母が亡くなってもう23年の歳月が過ぎましたが、いまだに忘れられない事があります。母は若い頃から心臓の病があり、人生の半分近くを病院のお世話になっていたと思うほどの印象しか残っていません。人生の後半は、障害者の認定を受けましたが、自宅療養中でも酸素吸入が欠かせず、深夜に救急で病院へ駆け込むことも多々ありました。

その母の死期も近いのではと何となく感じてはいたのですが、内ポケットのポケベルの音が母の死を知らせてくれました。母は、誰にも看取られずに亡くなりました。病院へ駆けつけた私は、人の一生のあっけなさに涙も出ませんでした。もう母とは、口喧嘩もできなくなったのです。

精神科医の中井久夫氏は、「不条理の最大は死である。私たちが死期を知りえないために死はひとごとになっている。…私たちの『希望』はしばしば不確定な将来の先送りである」と云う。

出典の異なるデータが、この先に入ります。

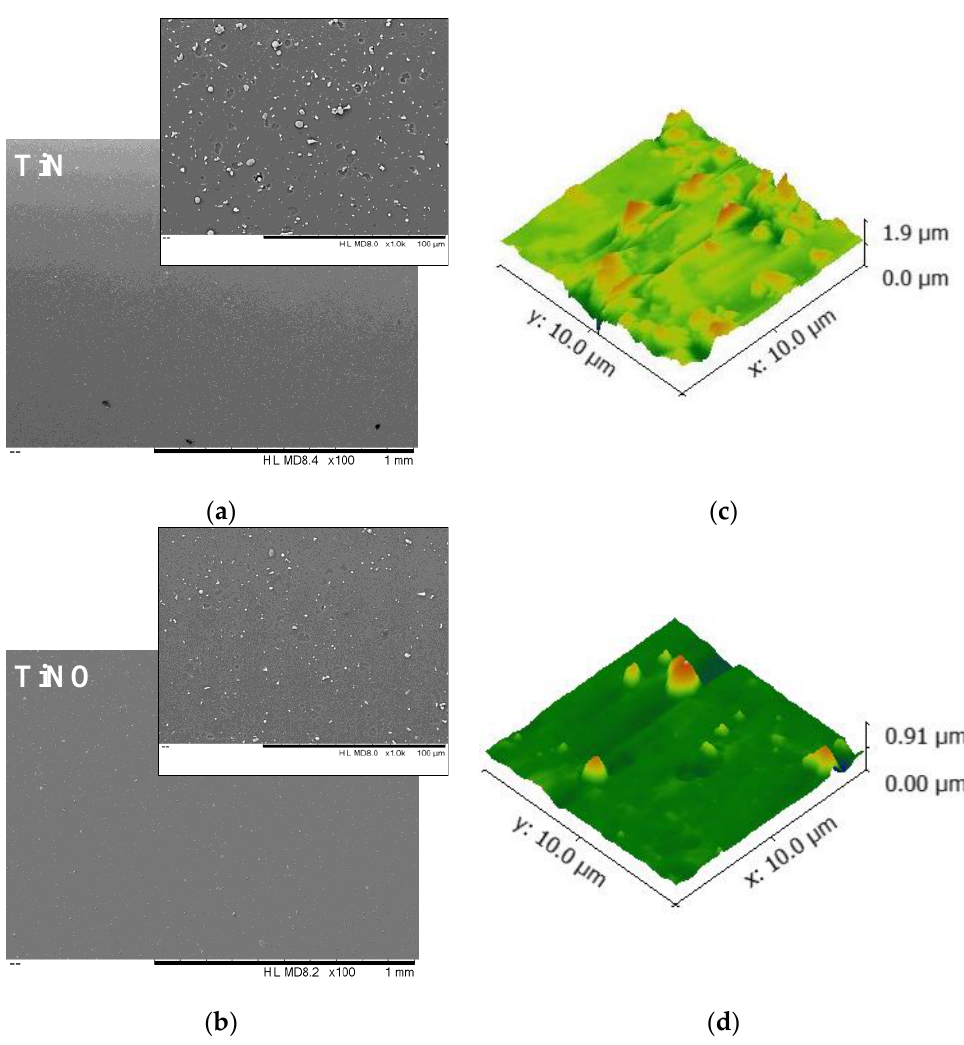
Figure 3. Surface morphology. ( a ) SEM image of TiN coating; ( b ) SEM image of TiNO coating; ( c ) AFM image of TiN coating; ( d ) AFM image of TiNO coating.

母は、心不全で亡くなりました。医師は内臓の提供を申し出てきました。今後の医療の発展に臓器提供と云う形で寄与してもらいたいとの事です。ですから、臓器移植のための臓器提供ではありませんが、私は生前の母とはその様な事で話合ったことはなく、迷いましたが最終的に承諾しました。

霊安室へ運ばれて行く母の顔をみて不思議に思い、よく確認して見ると、額から頭部にかけて施術後がありました。私はショックのあまり言葉も出ませんでした。脳を摘出したのです。やられたと私は思いました。母は心臓疾患で亡くなっているので、心臓のみの提供だと思い込んでいたのでした。後に医師にこの事を伝えると、脳も臓器の一種と云われました。

私は、臓器移植に必ずしも反対ではありません。生き返ることのない身体の一部が、他の人の役に立つ行為は納得出来るし、遺族にとっても臓器の一部が引き続き生き続ける事は、癒しになるとも思われます。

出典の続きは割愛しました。